> [TREŚĆ ZADANIA]
1 > Streść w dwóch zdaniach tekst o smoku w podaniach.
2 > Powiel dokładnie fragment tekstu o smoku w podaniach, zaczynając od „Ale czy osuszenie” i kończąc na „odpowiemy sobie poniżej.”.

> [TEKST ŹRÓDŁOWY]
Ale czy osuszenie co cna koryta rzeki, tak, że nie ostała się ni kropla wody, było dlań koniecznością? Czy nie istniało żadne inne rozwiązanie palącego (dosłownie) go problemu? 

Na te pytania, w kontekście rzecz jasna znacznie poważniejszym, nie porzucając ciekawości właściwej kilkuletnim szkrabom, odpowiemy sobie poniżej.                 

                                           
                                                                                           O CÓŻ TYLE KRZYKU OGNIA?

Przywleczona tu opowiastka, choć docelowo przeznaczona dla chłonnych dziecięcych umysłów, znalazła swoje alegoryczne odzwierciedlenie w podaniach o charakterze religijnym, płynących ze wszystkich czterech stron świata. Smok (lub wąż), przedstawiany jest w różnych kulturach i pod wieloma postaciami; jedne go wywyższają, inne z kolei potępiają, choć tych drugich jest zdecydowana mnogość. I tak, zarówno Aztekowie, jak i Toltekowie, bili pokłony Quetzalcoatlowi (przez Majów bóstwo to zwane było Kukulkanem), co w języku nahuatl oznacza „Pierzasty Wąż” - Dawcę życia i Pana Wszelkiego Stworzenia, siewcę Drzewa Życia, pnącego się przez kolejne poziomy widzialnego i niewidzialnego Wszechświata, którego korzenie sięgają głębokich Podziemi (w kabale żydowskiej interior ten nosił nazwę Agartha, co choćby w ujęciu Dantowskim - „Boska komedia” - stanowi żywą metaforę nierozświetlonego jasnością świadomości ludzkiego wnętrza, dotychczas rządzonego instynktami i popędami). W interpretacji mitologii jukatańskiej uskrzydlony wąż, pierwotnie związany z ziemią, która go zrodziła, symbolizuje niższą jaźń (pożądliwość i zachłanność) wyniesioną „ku Niebu”, tj. świadomie wykorzystaną w procesie ewolucji duchowej.

> [DANE]
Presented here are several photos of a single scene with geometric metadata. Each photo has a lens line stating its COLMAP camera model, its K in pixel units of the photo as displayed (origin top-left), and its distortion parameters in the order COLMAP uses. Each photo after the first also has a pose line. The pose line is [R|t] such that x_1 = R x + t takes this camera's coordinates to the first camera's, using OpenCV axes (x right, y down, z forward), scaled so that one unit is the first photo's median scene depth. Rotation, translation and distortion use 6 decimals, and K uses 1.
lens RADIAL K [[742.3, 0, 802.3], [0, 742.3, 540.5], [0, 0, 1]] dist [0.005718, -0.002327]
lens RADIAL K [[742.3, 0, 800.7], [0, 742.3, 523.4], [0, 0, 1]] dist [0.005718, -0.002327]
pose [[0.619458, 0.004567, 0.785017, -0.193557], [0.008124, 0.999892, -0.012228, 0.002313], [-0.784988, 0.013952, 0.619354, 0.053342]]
==
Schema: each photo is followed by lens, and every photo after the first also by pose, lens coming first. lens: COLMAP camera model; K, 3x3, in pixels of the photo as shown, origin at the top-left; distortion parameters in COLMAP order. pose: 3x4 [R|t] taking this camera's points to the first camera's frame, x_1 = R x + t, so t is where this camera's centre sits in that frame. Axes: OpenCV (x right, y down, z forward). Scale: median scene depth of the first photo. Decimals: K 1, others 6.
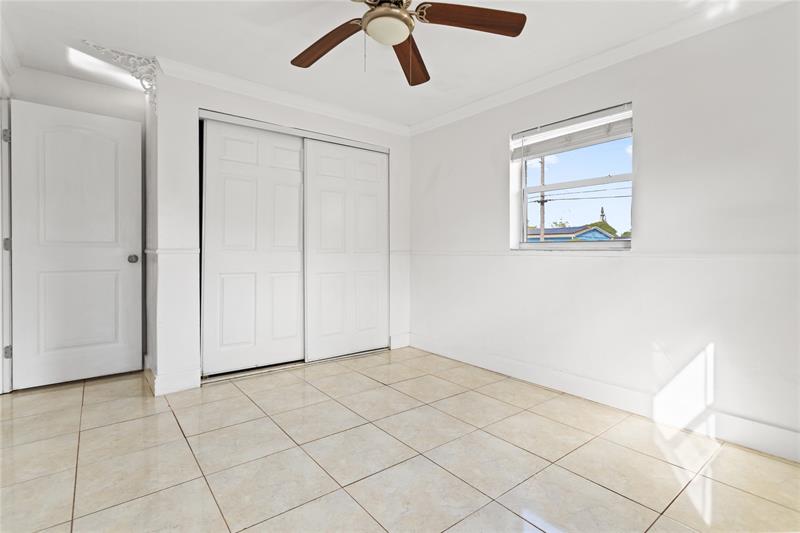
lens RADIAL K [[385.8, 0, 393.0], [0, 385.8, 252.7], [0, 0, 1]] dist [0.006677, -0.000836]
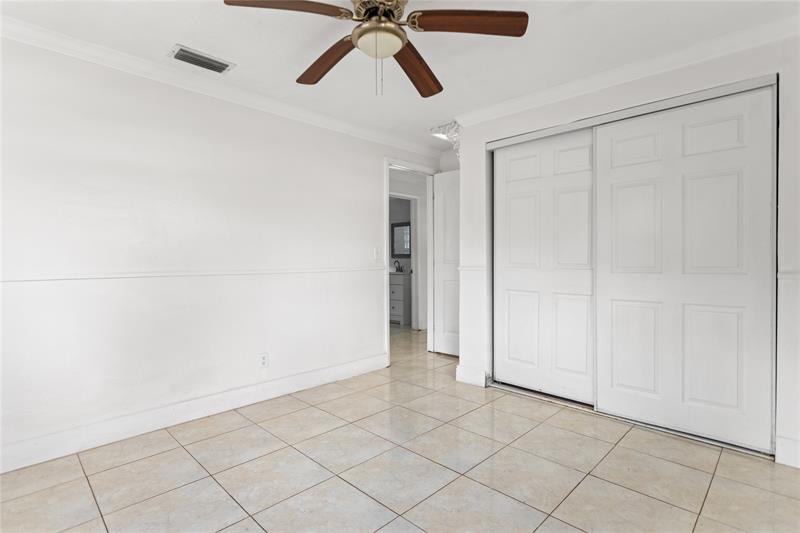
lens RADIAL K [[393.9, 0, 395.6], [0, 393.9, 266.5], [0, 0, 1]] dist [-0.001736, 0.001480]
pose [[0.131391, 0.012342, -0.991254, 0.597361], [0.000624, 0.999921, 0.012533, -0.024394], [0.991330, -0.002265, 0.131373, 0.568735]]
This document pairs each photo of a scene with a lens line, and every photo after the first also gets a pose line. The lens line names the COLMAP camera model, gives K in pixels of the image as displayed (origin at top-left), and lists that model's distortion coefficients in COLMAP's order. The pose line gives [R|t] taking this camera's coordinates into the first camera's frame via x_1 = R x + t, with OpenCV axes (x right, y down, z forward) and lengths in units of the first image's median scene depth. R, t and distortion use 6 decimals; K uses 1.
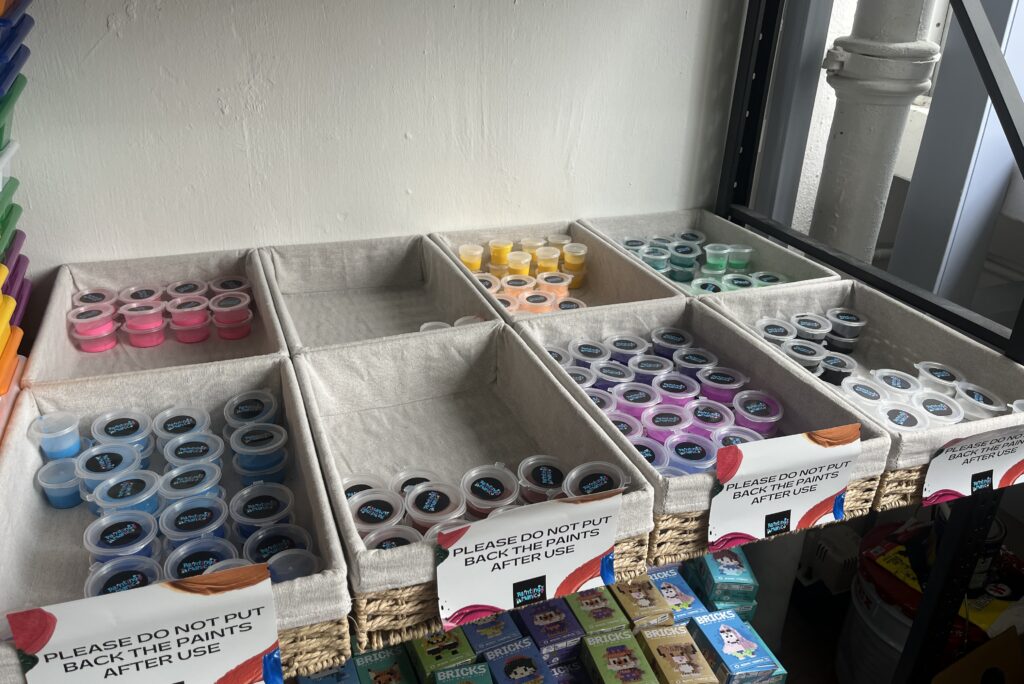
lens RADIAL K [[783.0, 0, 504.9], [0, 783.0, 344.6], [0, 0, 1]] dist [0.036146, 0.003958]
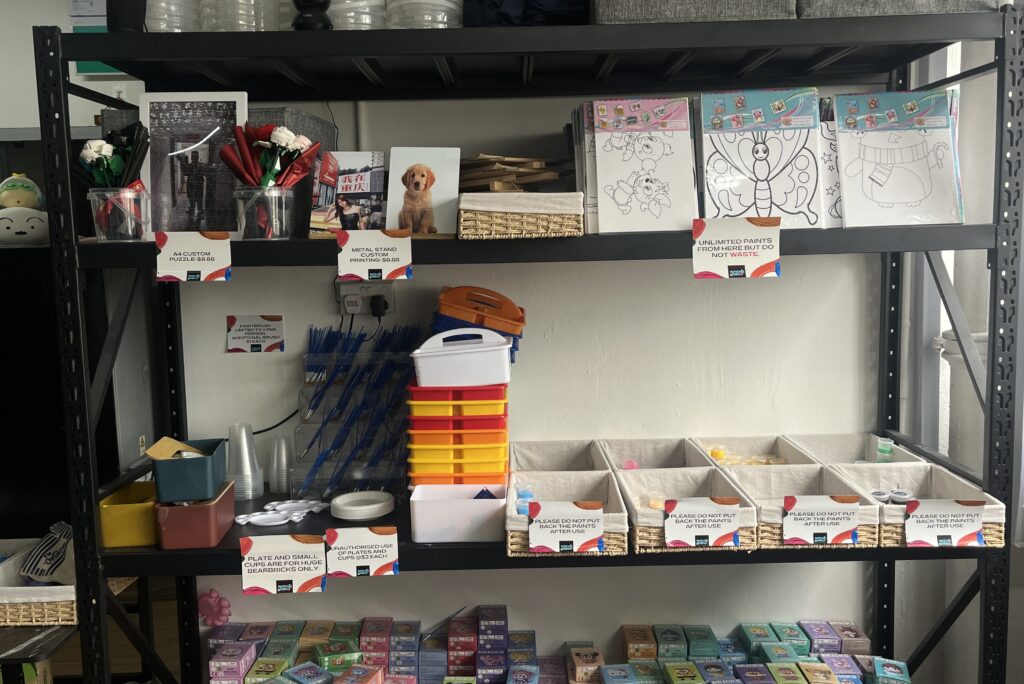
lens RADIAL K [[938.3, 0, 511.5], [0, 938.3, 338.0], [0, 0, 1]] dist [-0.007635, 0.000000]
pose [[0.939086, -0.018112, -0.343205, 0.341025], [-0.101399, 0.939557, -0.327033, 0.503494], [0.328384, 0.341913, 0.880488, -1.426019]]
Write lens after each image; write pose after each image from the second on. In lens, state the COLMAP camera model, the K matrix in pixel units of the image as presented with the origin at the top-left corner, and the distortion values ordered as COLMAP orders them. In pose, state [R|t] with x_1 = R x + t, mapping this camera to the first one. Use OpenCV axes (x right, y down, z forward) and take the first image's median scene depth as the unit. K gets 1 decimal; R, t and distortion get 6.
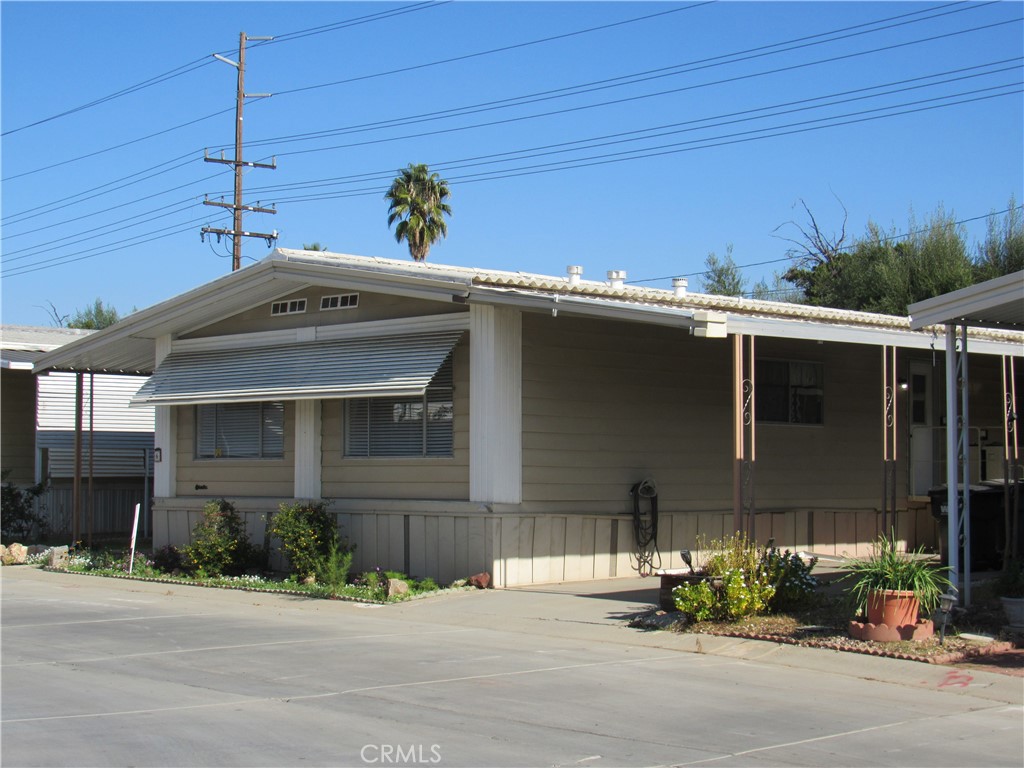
* * *
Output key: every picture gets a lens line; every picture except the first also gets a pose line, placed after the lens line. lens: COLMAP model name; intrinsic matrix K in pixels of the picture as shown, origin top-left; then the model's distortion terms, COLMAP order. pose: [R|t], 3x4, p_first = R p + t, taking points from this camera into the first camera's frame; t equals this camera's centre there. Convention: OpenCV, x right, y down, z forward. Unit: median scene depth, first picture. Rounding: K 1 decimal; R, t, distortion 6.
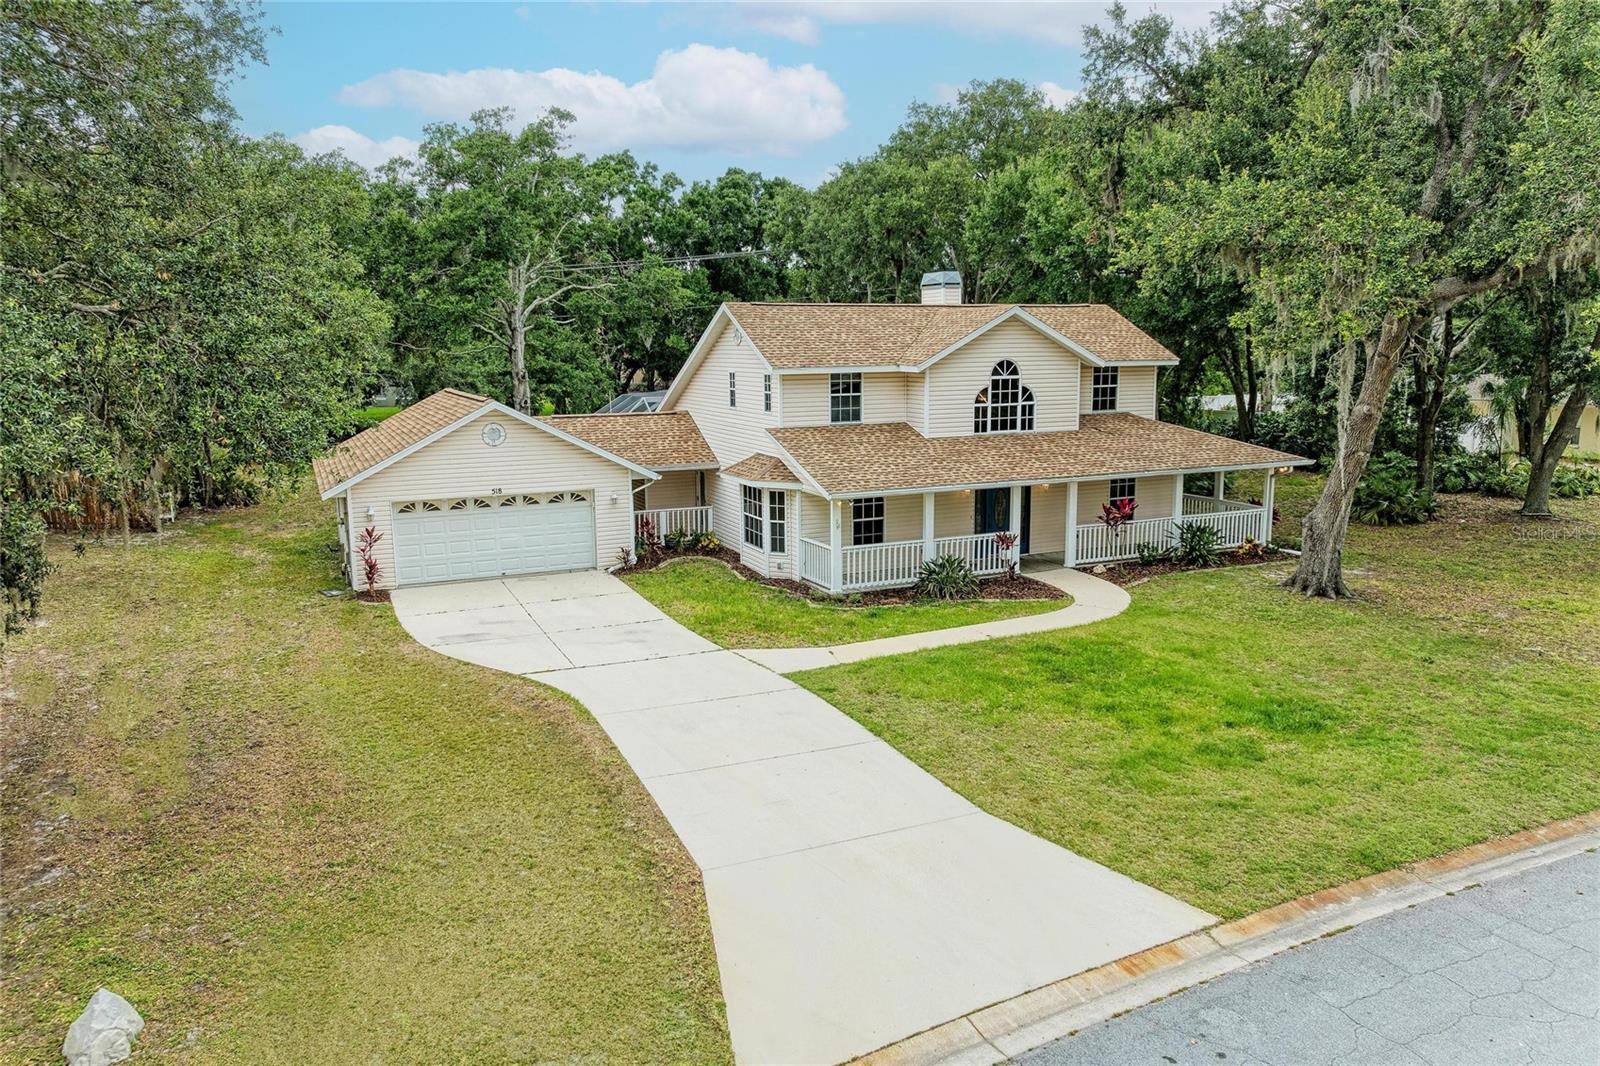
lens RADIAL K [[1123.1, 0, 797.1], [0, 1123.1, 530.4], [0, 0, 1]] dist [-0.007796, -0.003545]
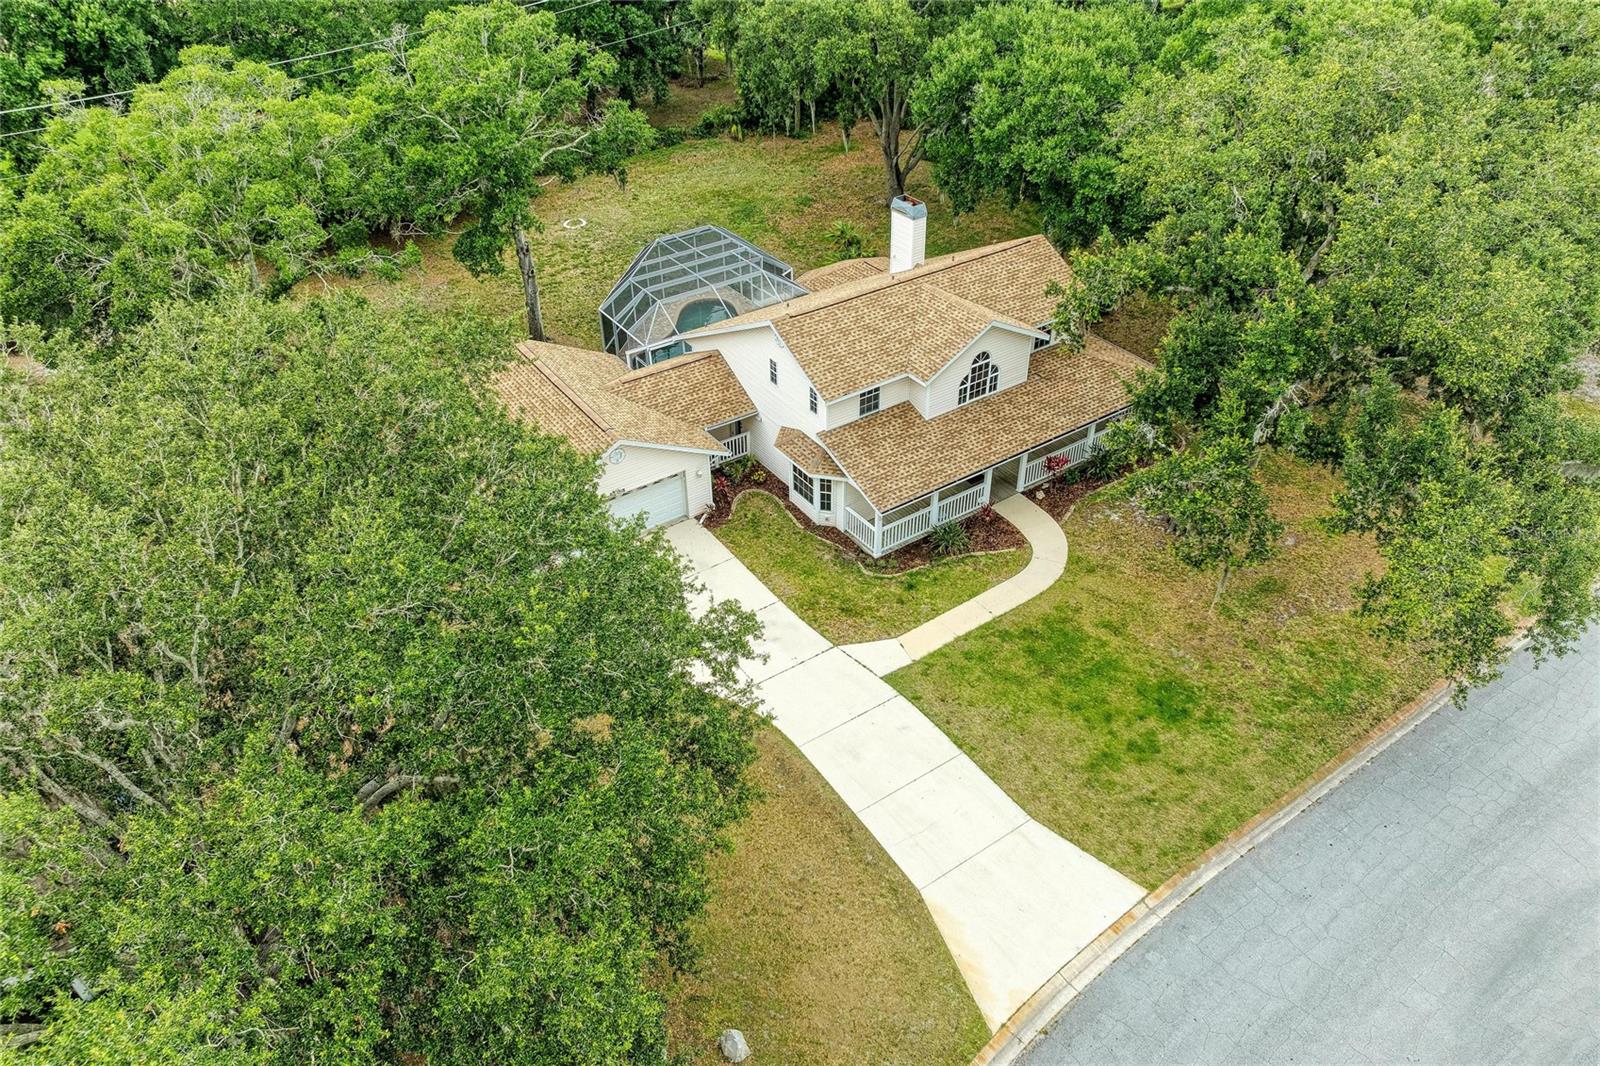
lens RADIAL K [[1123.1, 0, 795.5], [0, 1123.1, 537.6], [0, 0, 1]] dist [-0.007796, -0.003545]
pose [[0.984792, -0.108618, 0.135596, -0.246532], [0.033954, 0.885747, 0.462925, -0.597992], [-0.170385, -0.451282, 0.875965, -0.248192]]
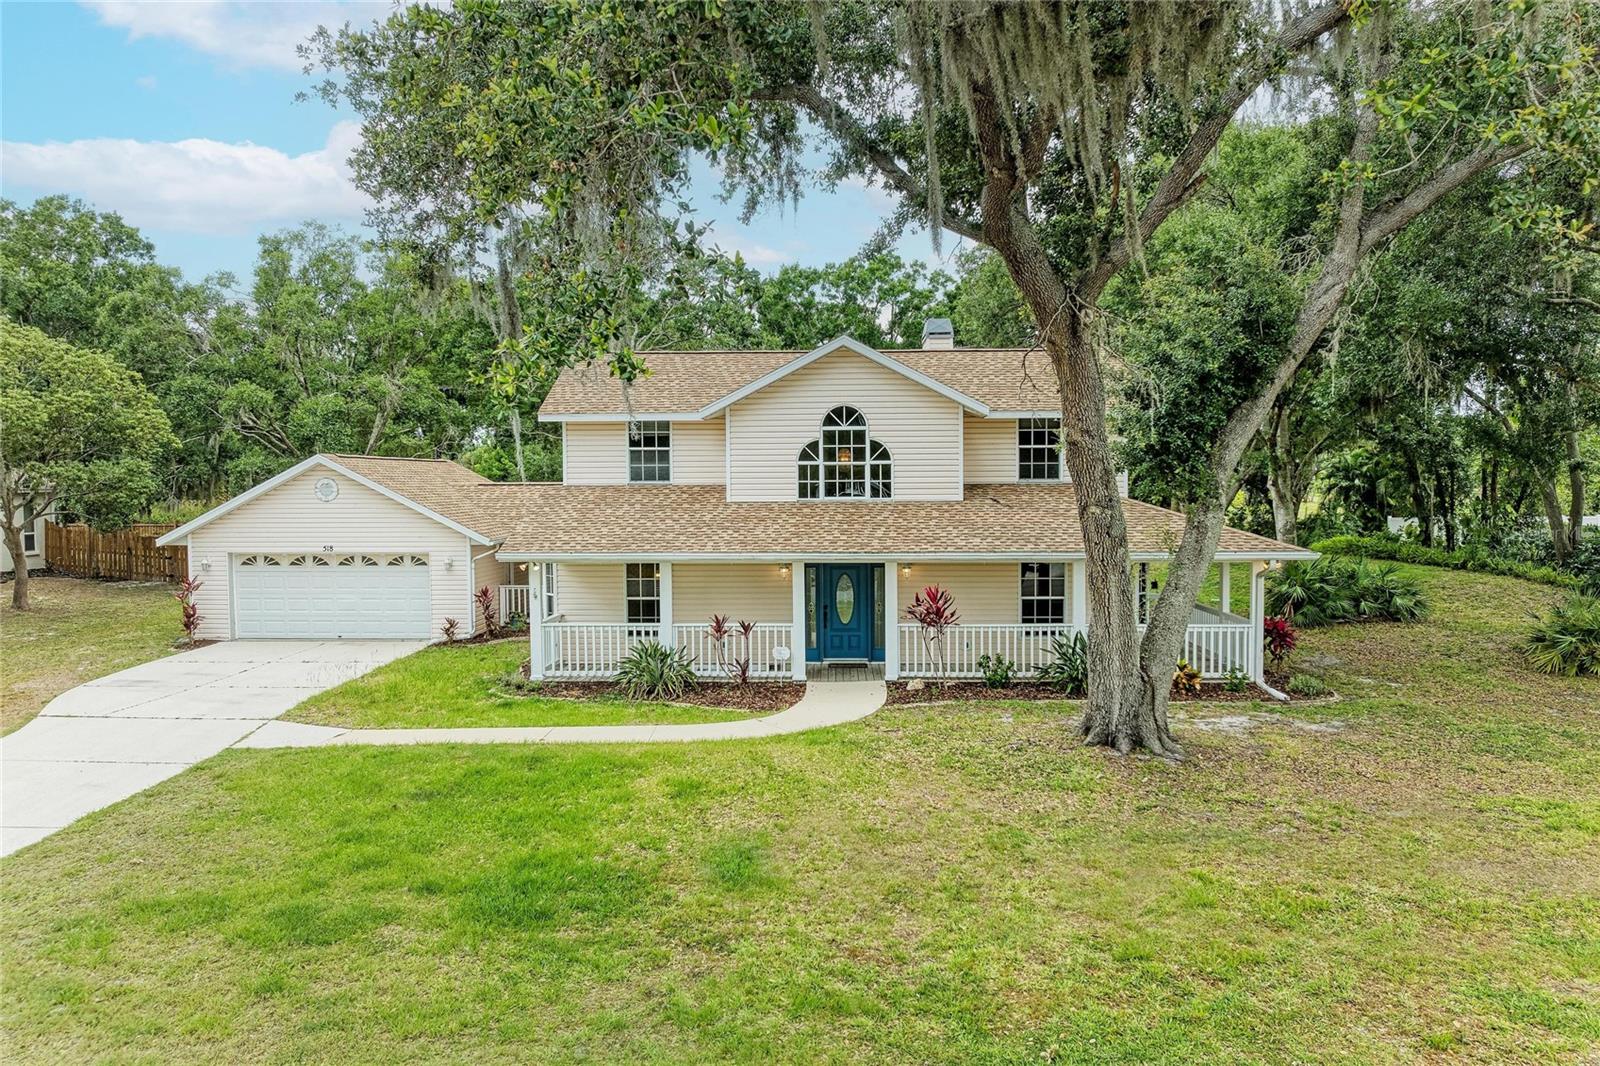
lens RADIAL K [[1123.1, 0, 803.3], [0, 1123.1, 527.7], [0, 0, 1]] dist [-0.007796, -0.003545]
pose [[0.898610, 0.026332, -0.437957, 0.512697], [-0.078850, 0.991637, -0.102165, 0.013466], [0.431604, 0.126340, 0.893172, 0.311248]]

> [ODPOWIEDZI PO KOLEI]
1 > Tekst zapowiada odpowiedź na pytanie, czy osuszenie koryta rzeki było konieczne, a następnie wskazuje, że opowiastka przeznaczona dla dzieci ma alegoryczne odzwierciedlenie w podaniach religijnych z całego świata, w których smok lub wąż bywa wywyższany, lecz znacznie częściej potępiany. Jako przykład podaje Quetzalcoatla, czyli „Pierzastego Węża” czczonego przez Azteków i Tolteków, którego uskrzydlona postać w interpretacji mitologii jukatańskiej symbolizuje niższą jaźń świadomie wykorzystaną w procesie ewolucji duchowej.

2 >
Ale czy osuszenie co cna koryta rzeki, tak, że nie ostała się ni kropla wody, było dlań koniecznością? Czy nie istniało żadne inne rozwiązanie palącego (dosłownie) go problemu? 

Na te pytania, w kontekście rzecz jasna znacznie poważniejszym, nie porzucając ciekawości właściwej kilkuletnim szkrabom, odpowiemy sobie poniżej.